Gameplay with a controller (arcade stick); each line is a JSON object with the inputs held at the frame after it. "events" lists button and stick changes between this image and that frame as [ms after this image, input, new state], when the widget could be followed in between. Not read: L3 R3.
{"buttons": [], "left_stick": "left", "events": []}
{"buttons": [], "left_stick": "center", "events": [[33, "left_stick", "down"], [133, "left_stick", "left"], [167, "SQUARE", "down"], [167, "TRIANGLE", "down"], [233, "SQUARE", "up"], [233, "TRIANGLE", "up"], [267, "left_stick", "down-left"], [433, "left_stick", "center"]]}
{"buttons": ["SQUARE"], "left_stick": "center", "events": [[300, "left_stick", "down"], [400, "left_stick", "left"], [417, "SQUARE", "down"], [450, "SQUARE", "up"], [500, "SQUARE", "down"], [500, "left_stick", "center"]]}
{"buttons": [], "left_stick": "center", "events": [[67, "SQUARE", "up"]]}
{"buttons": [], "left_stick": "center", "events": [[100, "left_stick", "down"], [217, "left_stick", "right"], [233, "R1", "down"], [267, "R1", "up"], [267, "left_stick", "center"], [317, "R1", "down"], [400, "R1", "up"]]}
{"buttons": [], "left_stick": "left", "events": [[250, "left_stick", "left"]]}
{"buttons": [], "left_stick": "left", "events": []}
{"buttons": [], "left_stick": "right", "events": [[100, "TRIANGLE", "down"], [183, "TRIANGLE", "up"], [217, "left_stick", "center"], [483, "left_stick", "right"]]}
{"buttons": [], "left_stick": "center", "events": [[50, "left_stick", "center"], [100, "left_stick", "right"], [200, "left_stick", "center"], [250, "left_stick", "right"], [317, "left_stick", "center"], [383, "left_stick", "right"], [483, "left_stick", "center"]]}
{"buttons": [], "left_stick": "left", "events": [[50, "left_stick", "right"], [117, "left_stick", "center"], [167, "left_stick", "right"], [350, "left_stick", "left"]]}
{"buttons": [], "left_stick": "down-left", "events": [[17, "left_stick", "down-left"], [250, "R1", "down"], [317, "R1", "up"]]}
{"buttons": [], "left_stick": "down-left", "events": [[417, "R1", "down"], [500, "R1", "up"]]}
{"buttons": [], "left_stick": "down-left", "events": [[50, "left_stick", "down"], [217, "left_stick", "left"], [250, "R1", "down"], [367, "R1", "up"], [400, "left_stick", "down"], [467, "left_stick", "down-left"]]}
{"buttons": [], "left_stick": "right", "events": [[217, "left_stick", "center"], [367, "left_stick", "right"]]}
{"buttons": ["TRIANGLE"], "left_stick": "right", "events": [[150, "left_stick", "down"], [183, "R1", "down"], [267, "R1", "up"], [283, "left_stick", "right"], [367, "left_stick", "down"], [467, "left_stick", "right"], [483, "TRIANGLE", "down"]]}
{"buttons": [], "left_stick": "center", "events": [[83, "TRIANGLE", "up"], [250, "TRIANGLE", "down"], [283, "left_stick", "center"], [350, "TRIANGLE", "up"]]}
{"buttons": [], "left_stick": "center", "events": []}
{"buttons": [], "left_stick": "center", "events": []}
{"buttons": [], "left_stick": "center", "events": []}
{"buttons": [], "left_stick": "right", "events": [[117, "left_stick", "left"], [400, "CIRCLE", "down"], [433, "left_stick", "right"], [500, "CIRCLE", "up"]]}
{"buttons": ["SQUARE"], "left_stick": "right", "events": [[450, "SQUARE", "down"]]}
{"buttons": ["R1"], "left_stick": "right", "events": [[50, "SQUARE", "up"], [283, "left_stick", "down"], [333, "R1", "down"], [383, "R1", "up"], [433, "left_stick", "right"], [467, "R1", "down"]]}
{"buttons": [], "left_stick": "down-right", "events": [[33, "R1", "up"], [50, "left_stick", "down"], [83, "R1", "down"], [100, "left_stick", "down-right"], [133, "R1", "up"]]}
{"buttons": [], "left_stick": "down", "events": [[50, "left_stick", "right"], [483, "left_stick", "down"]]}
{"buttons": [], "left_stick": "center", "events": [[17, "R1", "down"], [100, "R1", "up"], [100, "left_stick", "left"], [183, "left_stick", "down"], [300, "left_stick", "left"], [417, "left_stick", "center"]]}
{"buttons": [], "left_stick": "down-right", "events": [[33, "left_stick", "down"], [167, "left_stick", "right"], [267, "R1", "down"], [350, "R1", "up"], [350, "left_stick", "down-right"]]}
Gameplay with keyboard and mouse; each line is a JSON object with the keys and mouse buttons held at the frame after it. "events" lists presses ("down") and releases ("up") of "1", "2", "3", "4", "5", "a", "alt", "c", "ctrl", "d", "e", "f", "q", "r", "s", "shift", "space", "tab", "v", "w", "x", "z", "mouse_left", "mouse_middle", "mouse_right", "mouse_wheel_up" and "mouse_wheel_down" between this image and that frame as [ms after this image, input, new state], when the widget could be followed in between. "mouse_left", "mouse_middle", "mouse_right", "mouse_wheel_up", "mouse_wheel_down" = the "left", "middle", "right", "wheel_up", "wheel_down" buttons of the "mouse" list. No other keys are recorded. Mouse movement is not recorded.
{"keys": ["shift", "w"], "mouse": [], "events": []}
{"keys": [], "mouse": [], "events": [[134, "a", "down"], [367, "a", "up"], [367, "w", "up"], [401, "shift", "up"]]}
== == ==
**TASK STATEMENT**
An exact written copy of every entry is the required answer.

**THE COMPLETED TASK**
Gameplay with a controller (arcade stick); each line is a JSON object with the inputs held at the frame after it. "events" lists button and stick changes between this image and that frame as [ms after this image, input, new state], when the widget could be followed in between. Not read: L3 R3.
{"buttons": [], "left_stick": "left", "events": []}
{"buttons": [], "left_stick": "center", "events": [[33, "left_stick", "down"], [133, "left_stick", "left"], [167, "SQUARE", "down"], [167, "TRIANGLE", "down"], [233, "SQUARE", "up"], [233, "TRIANGLE", "up"], [267, "left_stick", "down-left"], [433, "left_stick", "center"]]}
{"buttons": ["SQUARE"], "left_stick": "center", "events": [[300, "left_stick", "down"], [400, "left_stick", "left"], [417, "SQUARE", "down"], [450, "SQUARE", "up"], [500, "SQUARE", "down"], [500, "left_stick", "center"]]}
{"buttons": [], "left_stick": "center", "events": [[67, "SQUARE", "up"]]}
{"buttons": [], "left_stick": "center", "events": [[100, "left_stick", "down"], [217, "left_stick", "right"], [233, "R1", "down"], [267, "R1", "up"], [267, "left_stick", "center"], [317, "R1", "down"], [400, "R1", "up"]]}
{"buttons": [], "left_stick": "left", "events": [[250, "left_stick", "left"]]}
{"buttons": [], "left_stick": "left", "events": []}
{"buttons": [], "left_stick": "right", "events": [[100, "TRIANGLE", "down"], [183, "TRIANGLE", "up"], [217, "left_stick", "center"], [483, "left_stick", "right"]]}
{"buttons": [], "left_stick": "center", "events": [[50, "left_stick", "center"], [100, "left_stick", "right"], [200, "left_stick", "center"], [250, "left_stick", "right"], [317, "left_stick", "center"], [383, "left_stick", "right"], [483, "left_stick", "center"]]}
{"buttons": [], "left_stick": "left", "events": [[50, "left_stick", "right"], [117, "left_stick", "center"], [167, "left_stick", "right"], [350, "left_stick", "left"]]}
{"buttons": [], "left_stick": "down-left", "events": [[17, "left_stick", "down-left"], [250, "R1", "down"], [317, "R1", "up"]]}
{"buttons": [], "left_stick": "down-left", "events": [[417, "R1", "down"], [500, "R1", "up"]]}
{"buttons": [], "left_stick": "down-left", "events": [[50, "left_stick", "down"], [217, "left_stick", "left"], [250, "R1", "down"], [367, "R1", "up"], [400, "left_stick", "down"], [467, "left_stick", "down-left"]]}
{"buttons": [], "left_stick": "right", "events": [[217, "left_stick", "center"], [367, "left_stick", "right"]]}
{"buttons": ["TRIANGLE"], "left_stick": "right", "events": [[150, "left_stick", "down"], [183, "R1", "down"], [267, "R1", "up"], [283, "left_stick", "right"], [367, "left_stick", "down"], [467, "left_stick", "right"], [483, "TRIANGLE", "down"]]}
{"buttons": [], "left_stick": "center", "events": [[83, "TRIANGLE", "up"], [250, "TRIANGLE", "down"], [283, "left_stick", "center"], [350, "TRIANGLE", "up"]]}
{"buttons": [], "left_stick": "center", "events": []}
{"buttons": [], "left_stick": "center", "events": []}
{"buttons": [], "left_stick": "center", "events": []}
{"buttons": [], "left_stick": "right", "events": [[117, "left_stick", "left"], [400, "CIRCLE", "down"], [433, "left_stick", "right"], [500, "CIRCLE", "up"]]}
{"buttons": ["SQUARE"], "left_stick": "right", "events": [[450, "SQUARE", "down"]]}
{"buttons": ["R1"], "left_stick": "right", "events": [[50, "SQUARE", "up"], [283, "left_stick", "down"], [333, "R1", "down"], [383, "R1", "up"], [433, "left_stick", "right"], [467, "R1", "down"]]}
{"buttons": [], "left_stick": "down-right", "events": [[33, "R1", "up"], [50, "left_stick", "down"], [83, "R1", "down"], [100, "left_stick", "down-right"], [133, "R1", "up"]]}
{"buttons": [], "left_stick": "down", "events": [[50, "left_stick", "right"], [483, "left_stick", "down"]]}
{"buttons": [], "left_stick": "center", "events": [[17, "R1", "down"], [100, "R1", "up"], [100, "left_stick", "left"], [183, "left_stick", "down"], [300, "left_stick", "left"], [417, "left_stick", "center"]]}
{"buttons": [], "left_stick": "down-right", "events": [[33, "left_stick", "down"], [167, "left_stick", "right"], [267, "R1", "down"], [350, "R1", "up"], [350, "left_stick", "down-right"]]}
Gameplay with keyboard and mouse; each line is a JSON object with the keys and mouse buttons held at the frame after it. "events" lists presses ("down") and releases ("up") of "1", "2", "3", "4", "5", "a", "alt", "c", "ctrl", "d", "e", "f", "q", "r", "s", "shift", "space", "tab", "v", "w", "x", "z", "mouse_left", "mouse_middle", "mouse_right", "mouse_wheel_up" and "mouse_wheel_down" between this image and that frame as [ms after this image, input, new state], when the widget could be followed in between. "mouse_left", "mouse_middle", "mouse_right", "mouse_wheel_up", "mouse_wheel_down" = the "left", "middle", "right", "wheel_up", "wheel_down" buttons of the "mouse" list. No other keys are recorded. Mouse movement is not recorded.
{"keys": ["shift", "w"], "mouse": [], "events": []}
{"keys": [], "mouse": [], "events": [[134, "a", "down"], [367, "a", "up"], [367, "w", "up"], [401, "shift", "up"]]}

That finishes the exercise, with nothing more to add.